**WHAT IS REQUIRED**
Where the string "circle" appears in a line of the material below, copy that line.

**PROVIDED RECORDS**
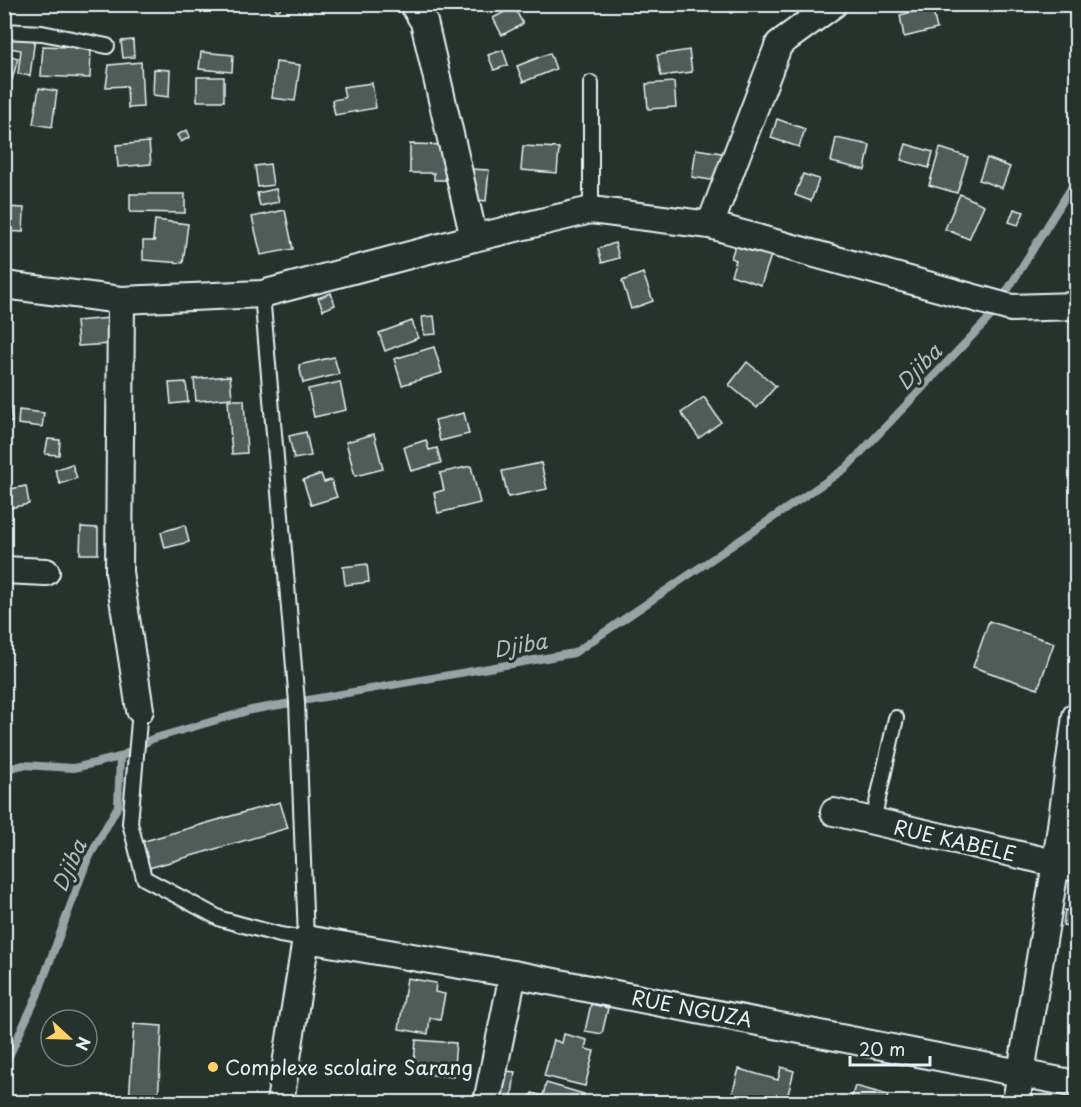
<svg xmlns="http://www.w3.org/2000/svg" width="1081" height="1107" font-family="'Playpen Sans',sans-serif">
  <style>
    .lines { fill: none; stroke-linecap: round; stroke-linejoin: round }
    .stream { stroke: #98a3a5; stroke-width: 8 }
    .building { fill: #505c59; stroke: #e8f1f8; stroke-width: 1.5 }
    .service-casing { stroke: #e8f1f8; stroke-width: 18 }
    .minor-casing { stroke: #e8f1f8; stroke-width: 30 }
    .service { stroke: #26332d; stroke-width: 14 }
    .minor { stroke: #26332d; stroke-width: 26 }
    .poi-dot { fill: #ffd166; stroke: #26332d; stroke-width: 2 }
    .labels { text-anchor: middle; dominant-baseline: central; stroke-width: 6; stroke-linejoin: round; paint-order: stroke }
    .street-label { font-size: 20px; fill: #e8f1f8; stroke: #26332d }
    .poi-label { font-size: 20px; fill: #e8f1f8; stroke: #26332d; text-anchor: start }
    .water-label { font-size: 21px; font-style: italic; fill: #b3bdc0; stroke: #26332d }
  </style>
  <rect width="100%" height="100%" fill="#26332d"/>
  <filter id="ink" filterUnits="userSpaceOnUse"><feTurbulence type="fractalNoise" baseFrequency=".0167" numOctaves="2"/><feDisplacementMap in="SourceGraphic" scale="12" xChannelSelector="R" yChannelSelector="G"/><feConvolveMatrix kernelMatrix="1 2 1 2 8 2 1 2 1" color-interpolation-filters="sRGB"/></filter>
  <g filter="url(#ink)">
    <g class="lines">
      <!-- stream -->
      <g class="stream">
        <path d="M4 770 23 765 74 768 120 757 152 739 251 710 574 653 846 468 992 315 1076 180"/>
        <path d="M4 1067 37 996 87 861 118 806 120 757"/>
      </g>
    </g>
    <!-- building -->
    <g class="building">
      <path d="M168 4H192L190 12Z"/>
      <path d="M273 4H287L277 11Z"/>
      <path d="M725 4H744V5L731 13Z"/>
      <path d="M514 7 523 24 502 35 493 18Z"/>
      <path d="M932 7 937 29 904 37 900 15Z"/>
      <path d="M4 26 36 30 30 76 18 74 21 50 4 47Z"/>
      <path d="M133 40 134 57 123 58 121 41Z"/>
      <path d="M43 46 91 48 90 78 41 76Z"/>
      <path d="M503 50 508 65 494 70 488 55Z"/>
      <path d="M689 50 692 72 661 76 657 55Z"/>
      <path d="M201 52 233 55 232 72 199 69Z"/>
      <path d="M550 53 556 69 523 82 517 66Z"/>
      <path d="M4 54 18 58 12 80 4 78Z"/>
      <path d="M141 62 143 107 128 108 127 86 106 87 109 65Z"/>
      <path d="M276 62 300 65 295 101 272 98Z"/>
      <path d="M154 69 170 70 169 97 153 95Z"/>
      <rect x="197" y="77" width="27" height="24"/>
      <path d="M674 82 676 107 648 109 646 84Z"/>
      <path d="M372 83 376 108 335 115 332 100 345 98 343 87Z"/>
      <path d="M39 88 57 91 52 127 33 124Z"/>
      <path d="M777 119 805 129 799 147 771 138Z"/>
      <path d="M187 130 190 137 181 142 177 135Z"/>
      <path d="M836 138 870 145 865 170 831 162Z"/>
      <path d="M149 142 151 164 118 167 116 145Z"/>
      <path d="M410 144 450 145V180H434V173H410Z"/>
      <path d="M906 144 933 152 929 168 901 160Z"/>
      <path d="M523 146 559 148 557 173 521 170Z"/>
      <path d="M940 148 968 157 957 193 929 185Z"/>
      <path d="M696 149 734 155 730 183 692 177Z"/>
      <path d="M987 158 1010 167 1002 188 979 180Z"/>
      <path d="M270 164 273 185 258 187 255 166Z"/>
      <path d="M469 169 489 170 486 201 467 199Z"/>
      <path d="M803 174 819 179 811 201 795 195Z"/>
      <path d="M276 189 279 202 260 206 257 193Z"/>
      <path d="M130 194H185V213L130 212Z"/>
      <path d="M960 194 984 205 969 239 945 229Z"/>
      <path d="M4 207 24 208 23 232 4 231Z"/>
      <path d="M1014 209 1024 212 1018 225 1009 222Z"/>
      <path d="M285 210 293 249 261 255 252 217Z"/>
      <path d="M155 220 188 224 183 263 143 260V241H155L153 240Z"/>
      <path d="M740 230 776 241 761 285 731 275 736 260 731 258Z"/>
      <path d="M615 243 619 258 602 263 598 249Z"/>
      <path d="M643 273 653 301 631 309 622 281Z"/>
      <path d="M331 293 335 305 323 310 318 298Z"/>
      <path d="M434 316 436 334 424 335 422 317Z"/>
      <path d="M110 318 112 344 78 346 76 321Z"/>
      <path d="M412 321 418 338 385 351 379 333Z"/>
      <path d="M434 347 442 373 402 385 394 359Z"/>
      <path d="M334 357 339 374 303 383 299 365Z"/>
      <path d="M747 362 776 386 757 408 729 385Z"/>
      <path d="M230 376 232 398 196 401 194 379Z"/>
      <path d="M186 382 188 402 171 404 169 383Z"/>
      <path d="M340 382 346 410 314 417 308 389Z"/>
      <path d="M704 397 721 422 699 438 681 413Z"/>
      <path d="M228 400H244L247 453 232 454Z"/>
      <path d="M10 408 12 422 4 424V409Z"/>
      <path d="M19 410 44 413 42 427 18 424Z"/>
      <path d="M464 413 469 434 440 441 435 420Z"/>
      <path d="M306 432 311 456 294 459 289 436Z"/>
      <path d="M374 434 383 469 355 476 346 442Z"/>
      <path d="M48 439 60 440 59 455 45 454Z"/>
      <path d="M426 440 429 450 437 448 441 463 411 471 404 447Z"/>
      <path d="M541 463 547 489 508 497 502 471Z"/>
      <path d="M72 464 77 478 60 484 55 470Z"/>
      <path d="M471 466 480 503 438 513 434 493 444 490 440 473Z"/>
      <path d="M321 474 324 482 331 480 337 497 311 505 303 480Z"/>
      <path d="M26 486 29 504 9 508 5 490Z"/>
      <path d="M185 525 189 542 165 548 161 532Z"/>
      <path d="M81 527 98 528V554H80Z"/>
      <path d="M367 564 369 582 345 585 343 567Z"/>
      <path d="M989 621 1054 643 1038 689 973 667Z"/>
      <path d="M280 802 288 828 149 868 141 842Z"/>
      <path d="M1065 910 1076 912V927L1063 925Z"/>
      <path d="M1070 930H1076V966L1074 965V951H1069Z"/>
      <path d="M407 978 436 983 435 992 445 994 440 1020 430 1018 428 1034 399 1029Z"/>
      <path d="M591 1004 608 1008 602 1034 585 1031Z"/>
      <path d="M134 1024 162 1026 158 1102H129Z"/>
      <path d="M564 1034 587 1040 585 1049 594 1051 585 1086 544 1076 554 1040 562 1043Z"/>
      <path d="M416 1040 456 1043 453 1077 413 1073Z"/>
      <path d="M781 1067 794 1071 786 1102H747L731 1098 739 1069 778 1080Z"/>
      <path d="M498 1070 515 1072 511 1102H494Z"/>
      <path d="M546 1083 584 1094 581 1102H529L532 1093 543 1096Z"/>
      <path d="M855 1086 888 1095 886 1102H850Z"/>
    </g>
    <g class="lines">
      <defs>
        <g id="service">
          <path d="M4 31 42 33 107 46"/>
          <path d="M591 210V83"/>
          <path d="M140 710 130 823 144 878 221 919 280 935 306 939 297 702 262 294"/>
          <path d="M873 821 896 718"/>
        </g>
        <g id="minor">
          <path d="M413 4 424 22 474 238"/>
          <path d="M710 225 779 44 834 4"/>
          <path d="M4 285 121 300 262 294 474 238 591 210 710 225 1011 308 1076 306"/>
          <path d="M121 300 119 572 140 710"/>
          <path d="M4 570 46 572"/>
          <path d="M834 812 1076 868"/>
          <path d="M280 1102 306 939 513 974 1076 1084"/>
          <path d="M487 1102 513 974"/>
          <path d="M1016 1102 1056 863 1076 716"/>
        </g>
      </defs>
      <!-- service casing -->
      <use href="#service" class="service-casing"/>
      <!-- minor casing -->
      <use href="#minor" class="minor-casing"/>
      <!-- service -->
      <use href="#service" class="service"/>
      <!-- minor -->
      <use href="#minor" class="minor"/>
    </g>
  </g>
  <!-- markers -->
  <circle class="poi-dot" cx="213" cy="1067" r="6"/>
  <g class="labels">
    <!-- street labels -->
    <g class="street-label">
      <text transform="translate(955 840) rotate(13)">RUE KABELE</text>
      <text transform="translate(692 1008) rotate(11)">RUE NGUZA</text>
    </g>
    <!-- poi labels -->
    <g class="poi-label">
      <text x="225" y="1067">Complexe scolaire Sarang</text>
    </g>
    <!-- water labels -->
    <g class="water-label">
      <text transform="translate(918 366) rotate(-46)">Djiba</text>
      <text transform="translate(520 644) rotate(-10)">Djiba</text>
      <text transform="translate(68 865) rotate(-66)">Djiba</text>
    </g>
  </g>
  <!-- margin -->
  <rect width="1081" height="1107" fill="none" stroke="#26332d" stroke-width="24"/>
  <rect x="12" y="12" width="1057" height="1083" fill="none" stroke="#e8f1f8" stroke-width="2" filter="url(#ink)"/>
  <!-- north arrow -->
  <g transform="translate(69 1038) rotate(112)"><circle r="28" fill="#26332d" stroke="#747f7e" stroke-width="1.5"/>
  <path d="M0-4.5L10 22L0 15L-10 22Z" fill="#ffd166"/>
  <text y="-9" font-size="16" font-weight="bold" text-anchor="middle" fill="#e8f1f8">N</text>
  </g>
  <!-- scale -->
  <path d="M850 1056v9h80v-9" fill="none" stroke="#e8f1f8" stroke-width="3"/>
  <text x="859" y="1056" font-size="18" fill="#e8f1f8" stroke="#26332d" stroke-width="4.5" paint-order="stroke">20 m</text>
</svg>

**TASK SOLUTION**
  <circle class="poi-dot" cx="213" cy="1067" r="6"/>
  <g transform="translate(69 1038) rotate(112)"><circle r="28" fill="#26332d" stroke="#747f7e" stroke-width="1.5"/>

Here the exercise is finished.